Однажды, когда мы были у него и развесив уши слушали его рассказы, на пороге возникла и робко замерла целая семья сборщиков. Впереди стоял морщинистый отец в оранжевой набедренной повязке, держа в вытянутой руке длинный чикчик — нож для надреза дерева.
Дикарь не решался войти, хотя один из приказчиков зазывал:
— Топай сюда! Топай, черномазый! Мы здесь дикарей не жрем.
Речь его убедила туземца. Он с семьей вошел в раскаленную лачугу, в глубине которой буйствовал наш обладатель корокоро.
Этот негр, похоже, еще не видел ни лавки, ни, пожалуй, даже белых. Одна из его жен, опустив глаза, несла за ним на голове большую корзину с сырым каучуком.
Зазывалы-приказчики тут же схватили ее корзину и шмякнули на весы. Дикарь смыслил во взвешивании не больше, чем во всем остальном. Женщина по-прежнему не решалась поднять голову. Остальные члены семейства, тараща глаза, ждали их за дверью. Им всем тоже велели войти, даже детям — пусть и они все видят.
Они впервые пришли все вместе из леса в город к белым. Семья, должно быть, очень долго работала, чтобы собрать столько каучука. Поэтому результат интересовал их всех. Капли каучука стекают в подвешенные к стволам чашки очень медленно.

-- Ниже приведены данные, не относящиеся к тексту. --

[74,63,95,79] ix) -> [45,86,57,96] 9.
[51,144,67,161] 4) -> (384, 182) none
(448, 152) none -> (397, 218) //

Часто за два месяца не собирается и одного стаканчика.
После взвешивания наш чесоточный потащил растерявшегося отца семейства за прилавок, взял карандаш, произвел расчет и сунул туземцу в руку несколько серебряных монет. И добавил:
— Пшел отсюда! Мы в расчете.
Все его белые друзья зашлись от хохота — так лихо он обтяпал свой бизнес. Негр в оранжевой повязке на бедрах изумленно застыл перед прилавком.
— Твоя не понимай деньги? Твоя дикарь? — обратился к нему, чтобы вывести из остолбенения, один из смекалистых приказчиков, приученный брать нахрапом и на это натасканный. — Твоя не говорить франсе? Твоя еще немного горилла? А как твоя умеет говорить? Кускус? Мабилиа? Твоя дурак! Бушмен! Совсем дурак!

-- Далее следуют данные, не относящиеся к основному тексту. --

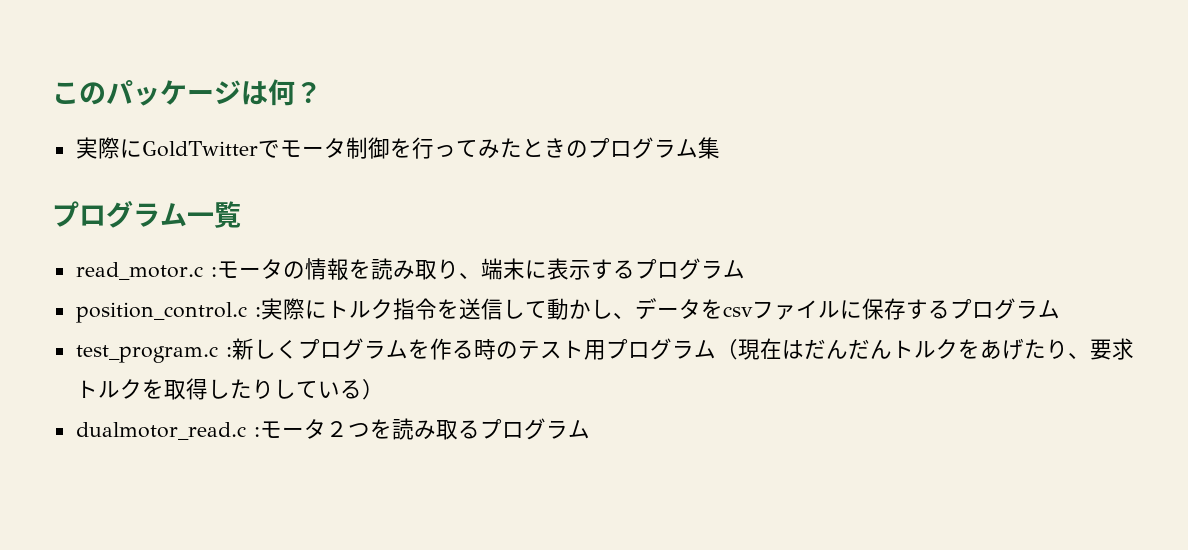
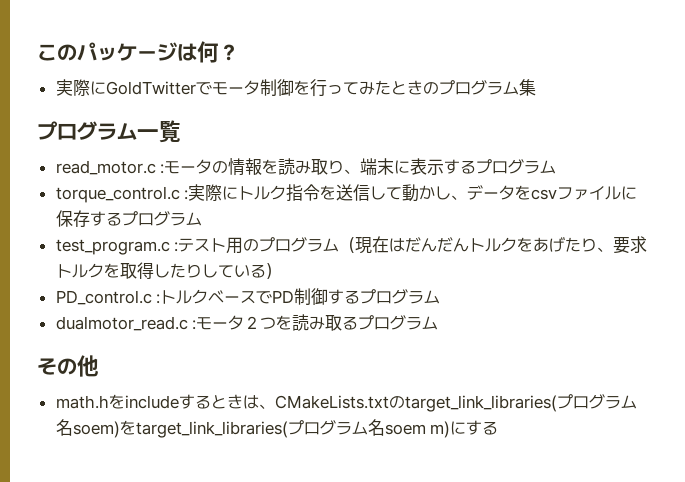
[75,302,247,323] position_control.c -> [55,186,180,203] torque_control.c
[231,338,518,360] 新しくプログラムを作る時の -> (179, 247) none
(606, 350) none -> [243,239,260,252] の
(384, 389) none -> [55,288,441,305] // PD_control.c :トルクベースでPD制御するプログラム
(590, 429) none -> [37,355,99,377] [55,394,637,412] [55,419,499,438] // その他 // math.hをincludeするときは、CMakeLists.txtのtarget_link_libraries(プログラム名soem)をtarget_link_libraries(プログラム名soem m)にする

Дикарь, зажав деньги в кулаке, не шевелился. Он бы и рад был удрать, да не решался.
— Что твоя покупать на свой капитал? — своевременно вмешался чесоточный. — Такого кретина я уже давно не видел, — соблаговолил он добавить. — Видать, издалека пришел. Ну, что тебе нужно? Давай сюда деньги.
Он бесцеремонно отобрал у негра монеты и вместо них всунул ему в руку большой ярко-зеленый платок, который ловко вытянул из какого-то тайника под прилавком.
Негр-отец не знал, уходить ему с платком или нет. Тогда чесоточный придумал штуку почище. Он, безусловно, владел всеми уловками наступальной коммерции. Размахивая большим куском зеленой кисеи под носом у одной из самых маленьких негритянок, он раскричался:
— Ну как, красиво, мандавошка? Небось не часто видела такие платки, а, милашка, а, падла, а, толстуха?
И тут же повязал ей платком шею, словно чтобы прикрыть ее наготу.
Вся семья дикарей уставилась на малышку, разукрашенную большой зеленой тряпкой. Делать было нечего больше: платок вошел в семью. Оставалось лишь согласиться, взять его и уйти.